Однажды Прокопочкин, поскрипывая протезом, незаметно подошел ко мне, сел на койку. На нем черный пиджак, брюки навыпуск, — Скобелевский комитет выдал ему суконную тройку и пальто с барашковым воротником, — рубашка в синюю полоску и цвета спелых вишен галстук. Одна половина его лица, верхняя, плакала, другая, нижняя, наивно улыбалась. Я вздрогнул, с удивлением стал разглядывать его.
— Ловко я вырядился? Как находишь?
— Отлично, — похвалил я. — Не домой ли собрался?
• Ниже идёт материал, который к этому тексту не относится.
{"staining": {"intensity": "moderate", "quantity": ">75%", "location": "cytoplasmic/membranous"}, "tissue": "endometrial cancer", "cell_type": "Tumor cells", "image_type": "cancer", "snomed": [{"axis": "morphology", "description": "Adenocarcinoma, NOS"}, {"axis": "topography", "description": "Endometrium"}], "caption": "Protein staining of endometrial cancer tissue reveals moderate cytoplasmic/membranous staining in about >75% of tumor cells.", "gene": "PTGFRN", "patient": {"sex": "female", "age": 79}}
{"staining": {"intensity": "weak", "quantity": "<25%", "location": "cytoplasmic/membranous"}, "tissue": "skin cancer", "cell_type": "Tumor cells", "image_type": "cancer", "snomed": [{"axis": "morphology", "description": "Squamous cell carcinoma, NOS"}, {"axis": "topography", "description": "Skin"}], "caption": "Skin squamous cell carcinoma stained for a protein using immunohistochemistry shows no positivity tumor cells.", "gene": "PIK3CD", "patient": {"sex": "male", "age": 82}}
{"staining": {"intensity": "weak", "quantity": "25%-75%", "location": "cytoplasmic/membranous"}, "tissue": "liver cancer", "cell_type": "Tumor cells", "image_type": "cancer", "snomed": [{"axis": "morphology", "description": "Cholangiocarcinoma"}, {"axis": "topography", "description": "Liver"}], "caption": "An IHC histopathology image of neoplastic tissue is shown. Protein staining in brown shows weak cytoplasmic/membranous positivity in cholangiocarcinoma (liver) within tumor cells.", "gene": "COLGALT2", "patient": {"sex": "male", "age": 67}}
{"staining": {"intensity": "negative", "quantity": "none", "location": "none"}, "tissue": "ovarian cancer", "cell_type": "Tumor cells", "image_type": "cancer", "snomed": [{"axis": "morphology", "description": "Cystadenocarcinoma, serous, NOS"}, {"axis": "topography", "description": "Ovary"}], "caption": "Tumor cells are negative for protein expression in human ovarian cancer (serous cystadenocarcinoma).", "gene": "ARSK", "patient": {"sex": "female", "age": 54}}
— Нет. Какой там! — ответил Прокопочкин. — Теперь мне везде дом. Ты что это, Жмуркин, зажмурился? — Он положил руку на мое плечо, протянул певуче: — Эх, философ! Сколько ни думай, лежа на койке, а течение жизни не изменишь. Так-то вот, Ананий Андреевич. Я решил купить гармонию. Понимаешь, баян. Люблю этот инструмент. Когда-то недурно играл на нем. Малые и старые, бывало, под мою игру плакали, смеялись и, позабыв горюшко, пускались в пляс. Пойдем вместе в магазин? Сестра Смирнова согласилась проводить. Доктор разрешил.
Я не отказался.
Спустя полчаса мы, в сопровождении сестры, отправились в музыкальный магазин. В роскошном магазине, в котором было много интеллигентных покупателей, больше девушек и женщин, Прокопочкин выбрал баян и заплатил за него сто двадцать рублей. Возвращались в приподнятом настроении в лазарет. Я и Прокопочкин несли его попеременно. Помогала нести и сестра Смирнова. Улица, свежий морозный воздух, новенький баян прекрасно подействовали на меня, можно сказать, отвлекли от тяжелых мыслей, угнетавших меня. Вечером, после ужина и чая, состоялся литературно-музыкальный концерт: Игнат Лухманов прочел новое стихотворение, а Прокопочкин сыграл на баяне и спел несколько народных песен. На этом вечере присутствовали раненые из соседних палат и сестры Смирнова, Пшибышевская и Нина Порфирьевна. Потом, к началу концерта, пришли студенты Опут и Гольдберг — они работали добровольцами санитарами при нашем лазарете. Их пригласила Нина Порфирьевна, сказала им, что в ее палате лежит на излечении поэт. Опут, будучи сам поэтом, заинтересовался стихами солдата и пришел познакомиться с ним, послушать его стихи. Гольдберг — будущий инженер. Его отец имел завод красок в Царстве Польском. Гольдберг держал себя просто с солдатами, любил поговорить с ними. Опут был молчалив, напыщен и скользил по палате, как надутый, покрытый розовым лаком шар. Казалось, что вот-вот лопнет от чрезмерной важности. Его черные глаза неподвижны, выпуклы; полные губы красны и имели форму присоска. Нина Порфирьевна познакомила студентов-санитаров с Игнатом Лухмановым. Поздоровавшись, Опут и Гольдберг сели на стулья между койкой Игната и Синюкова. Игнат, сидя на койке, смотрел возбужденно на гостей и ждал, что они скажут ему. Монашек, Первухин, Синюков, Алексей Иванович лежали под одеялами. Прокопочкин сидел на койке и, прикрыв ладонью глаза, слушал. Баян лежал на широком подоконнике. Смирнова, Пшибышевская поместились между койками монашка и Шкляра, Нина Порфирьевна — у моего столика, боком ко мне. В палате тишина. Сизые сумерки вливались в окна. Лучи заката искрились в них, как красное вино в воде. На Большом проспекте изредка поблескивали зелеными молниями трамвайные провода. На Пшибышевской серенькое платье, как в первый день нашего знакомства с нею, старенькие желтые туфли и синие мешки под грустными глазами. Ее сухое лицо еще больше осунулось и было землистого цвета.